Thursday, September 1, 2016

Rutgers: To Avoid 'Microagressions' Speak Only When Necessary


Rutgers is going full micro. The administration now warns against “microassaults”, “micorinsults” and “microinvalidations”. Students at Rutgers just need to shut-up so as not to offend anyone.

Via Campus Reform:

Students in at least one Rutgers University residence hall are being encouraged to use only language that is “helpful” and “necessary” to avoid committing microaggressions.

The display, photos of which were obtained by Campus Reform, is titled “Language Matters: Think,” and was placed in the College Avenue Apartments by a resident assistant, according to a current resident of the building who does not wish to be identified.
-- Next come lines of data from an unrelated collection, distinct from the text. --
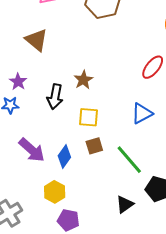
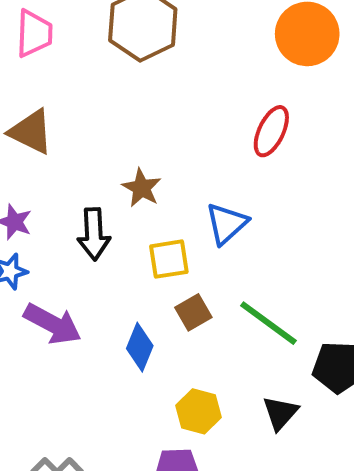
blue triangle: (142, 113) -> (227, 224), moved
purple arrow: (32, 150) -> (53, 324), moved
yellow hexagon: (55, 192) -> (199, 411), moved

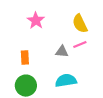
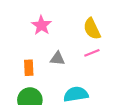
gray triangle: (62, 52) -> (57, 59), moved

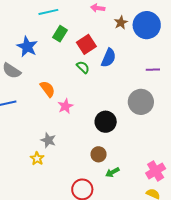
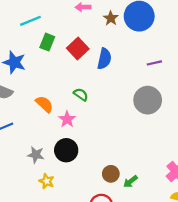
green semicircle: (83, 67) -> (81, 94), moved
black circle: (106, 122) -> (66, 150), moved
gray star: (48, 140) -> (36, 155), moved
brown circle: (99, 154) -> (111, 174), moved

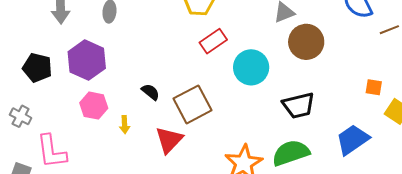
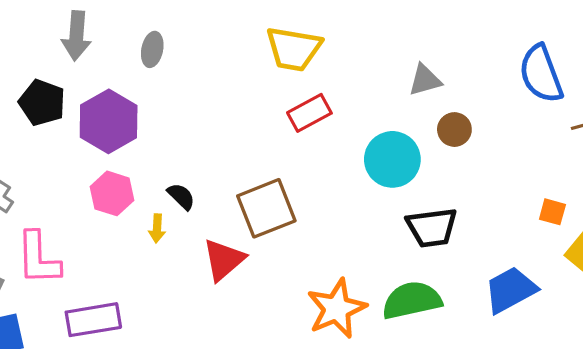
brown circle: (306, 42) -> (454, 130), size x0.6
cyan circle: (251, 67) -> (392, 159), moved
black pentagon: (37, 68) -> (42, 103), moved
black semicircle: (150, 92) -> (181, 196), moved

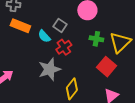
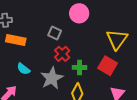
cyan semicircle: (44, 36) -> (23, 69), moved
green cross: (96, 39) -> (80, 67), moved

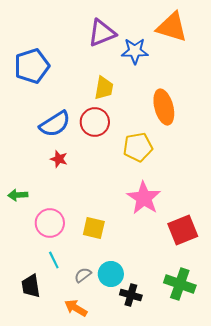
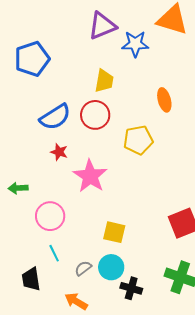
orange ellipse: (164, 107) -> (164, 100), size x0.7
pink star: (144, 198) -> (90, 176), moved
yellow square: (94, 228) -> (114, 232), moved

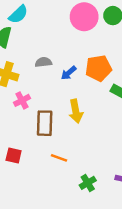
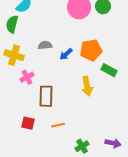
yellow arrow: (76, 111) -> (87, 86), moved
red square: (14, 155) -> (28, 123), moved
orange line: (59, 158) -> (58, 125), turned -32

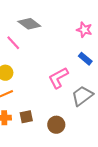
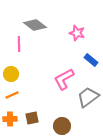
pink star: (84, 30) -> (77, 33), moved
pink line: (13, 43) -> (19, 44), turned 42

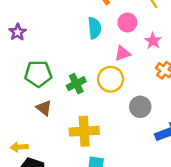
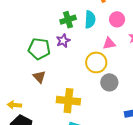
purple star: (18, 32) -> (63, 41), moved
green cross: (76, 84) -> (68, 20), moved
gray circle: (140, 107) -> (109, 82), moved

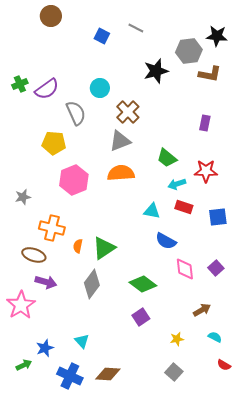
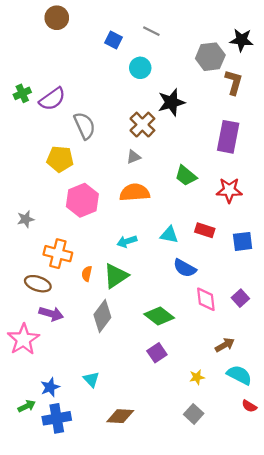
black star: (156, 71) -> (171, 102), moved
brown L-shape: (210, 74) -> (234, 82), turned -85
cyan circle: (100, 88) -> (140, 68), moved
purple rectangle: (205, 123) -> (228, 137), size x1.8
gray triangle: (120, 141) -> (134, 157), size x0.6
cyan arrow: (177, 184) -> (127, 241), moved
cyan semicircle: (215, 337) -> (239, 375), size x1.6
blue cross: (70, 376) -> (57, 418), moved, turned -35

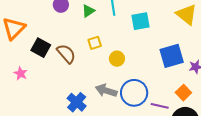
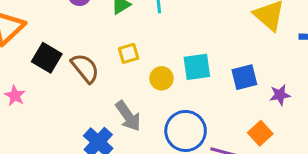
cyan square: (141, 21) -> (197, 67), moved
blue square: (172, 56) -> (244, 77), size x0.7
gray arrow: (106, 91) -> (128, 116), moved, turned -145

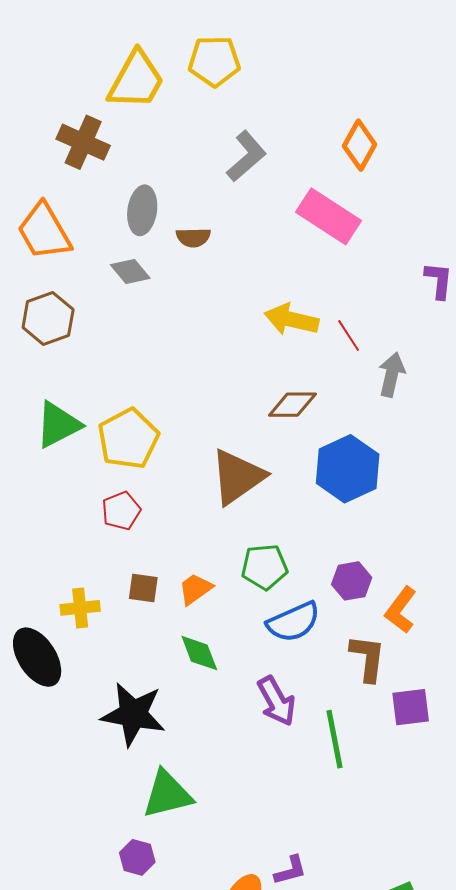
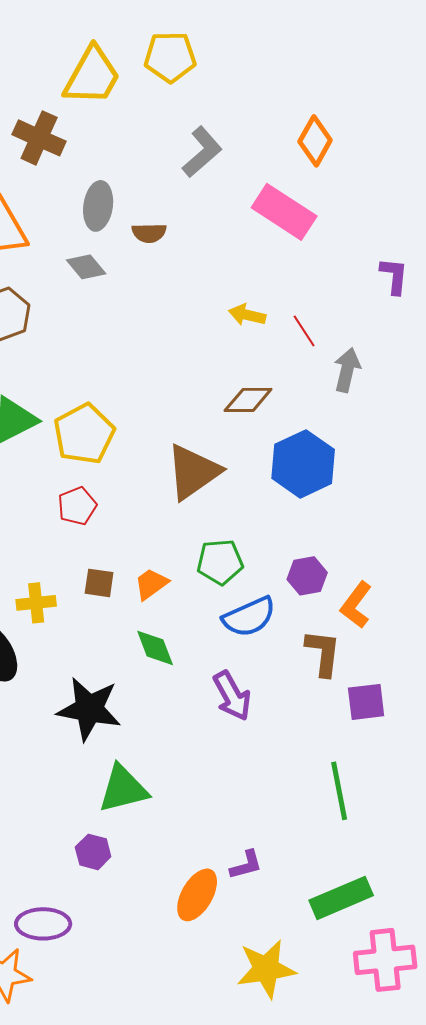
yellow arrow: (291, 320) -> (247, 315), size x0.7
green line: (335, 739) -> (339, 791), moved

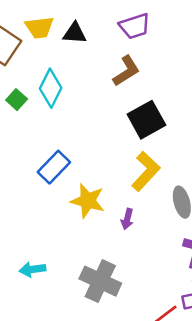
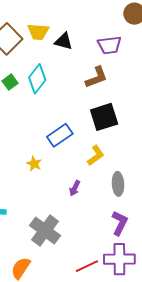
blue rectangle: (54, 167) -> (60, 135), moved
yellow L-shape: (146, 171) -> (96, 155), size x0.7
yellow star: (88, 201) -> (34, 164), moved, size x0.6

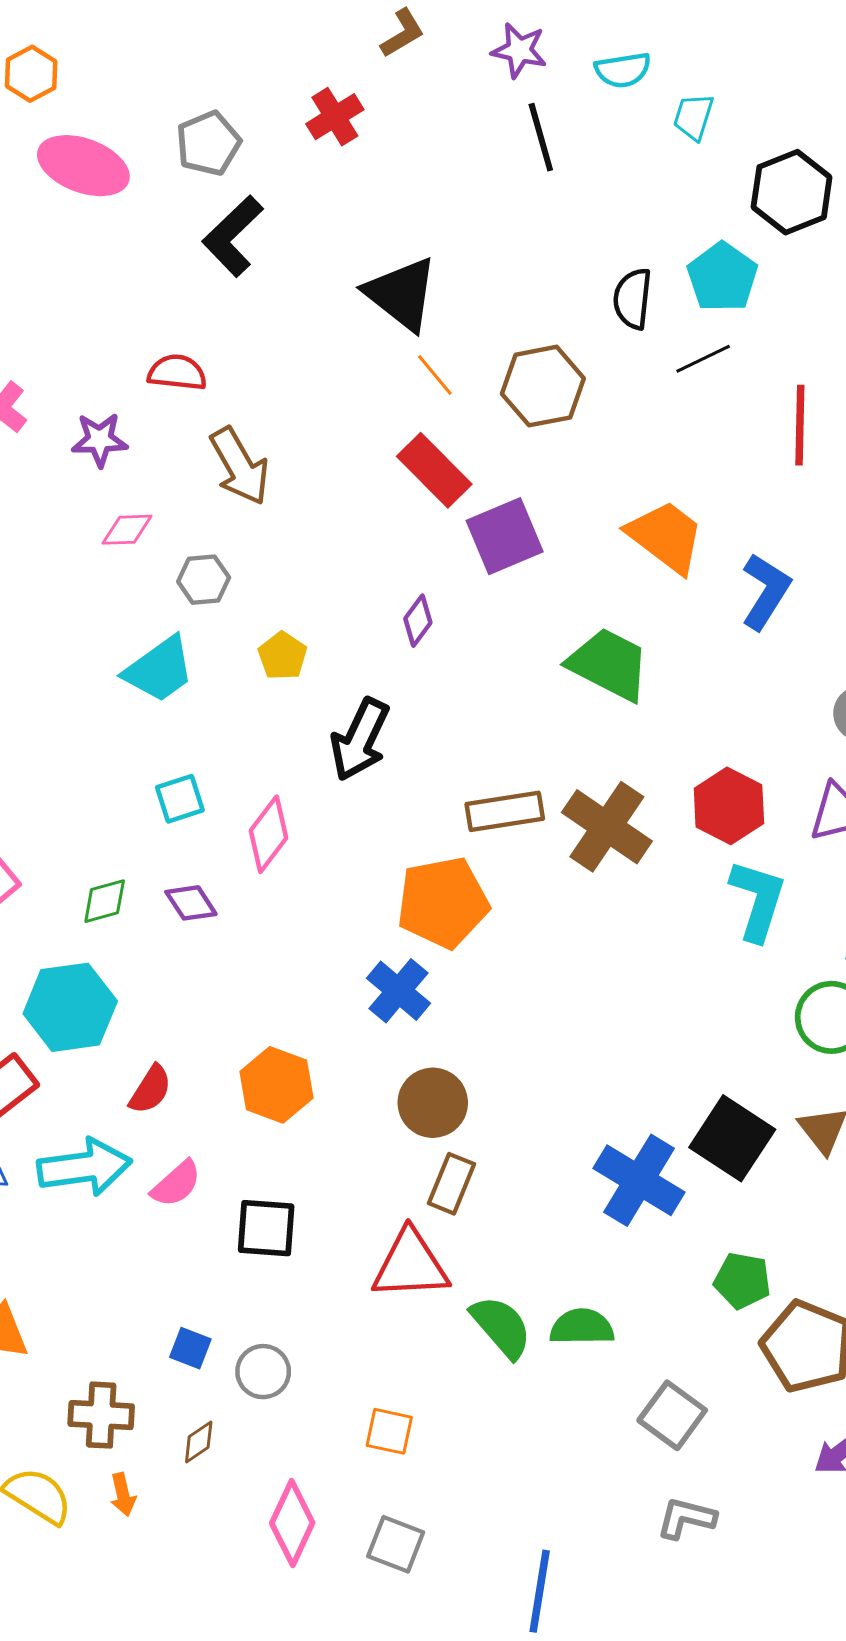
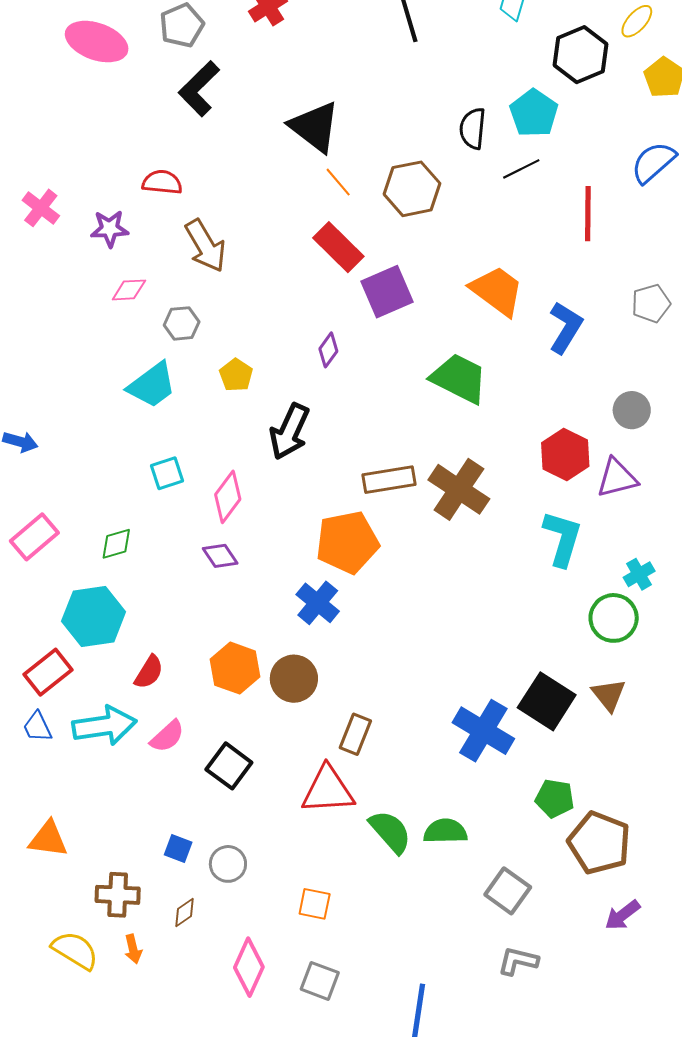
red hexagon: (729, 806) -> (565, 454), moved
purple diamond: (191, 903) -> (220, 556), moved
brown circle: (433, 1103) -> (294, 679), moved
black square: (266, 1228) -> (229, 766), turned 33

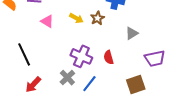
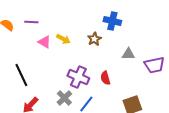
yellow arrow: (76, 18) -> (63, 39), moved
gray triangle: (132, 33) -> (128, 54), turned 32
purple trapezoid: (155, 58) -> (154, 65), moved

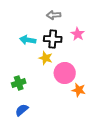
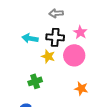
pink circle: (65, 73) -> (74, 55), moved
green cross: (19, 83) -> (35, 81), moved

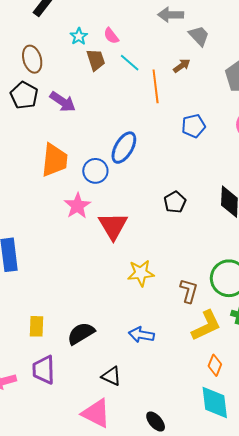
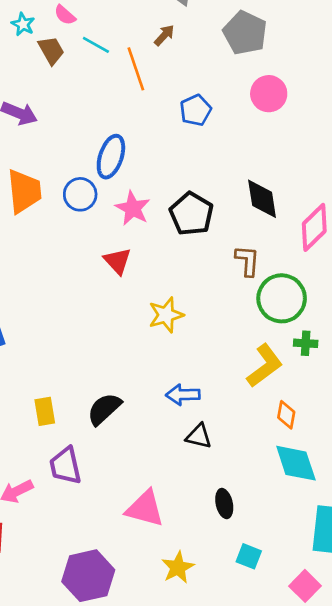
black pentagon: (175, 202) -> (191, 214), size x1.5
pink star: (77, 206) -> (133, 208), moved
red triangle: (113, 226) -> (117, 261), size x0.7
brown L-shape: (189, 291) -> (247, 261), moved
black triangle: (111, 376) -> (199, 436), moved
black ellipse: (156, 422) -> (224, 504), turned 40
Erected as part of the university’s “Language Matters” campaign, the bulletin board instructs students to ask themselves whether their choice of words is “true,” “helpful,” “inspiring,” “necessary,” and “kind” before speaking out, and also includes a list of potentially-offensive terms, such as “retarded” and “illegal aliens.”

Also included on the bulletin board is a flyer from the “Language Matters” campaign, an initiative launched by the Center for Social Justice Education and LGBT Communities some time during the 2015 fall semester.

The flyer, which was adapted from the University of Maryland’s “Inclusive Language Campaign,” lists various terms that some people might find offensive, presenting scenarios such as saying “he looks like a terrorist” to someone who is “a United States veteran;” using the phrase “that’s so ghetto” around someone who “grew up in poverty;” and commenting that an “exam just raped me” in the presence of “a survivor of sexual assault.”

The “Language Matters” website includes a presentation similar in nature to the flyer, outlining the “big impact” of “little things” and providing examples of the three types of microaggressions.

A microassault may include “avoiding someone,” for instance, while an example of a microinsult is telling someone they are strong for a girl. A microinvalidation, meanwhile, could involve asking an Asian or Latino person where they are from.

Simply avoiding offensive language, however, is not enough according to Rutgers, which claims that microaggressions can also be “nonverbal” and “environmental,” but fails to elaborate further.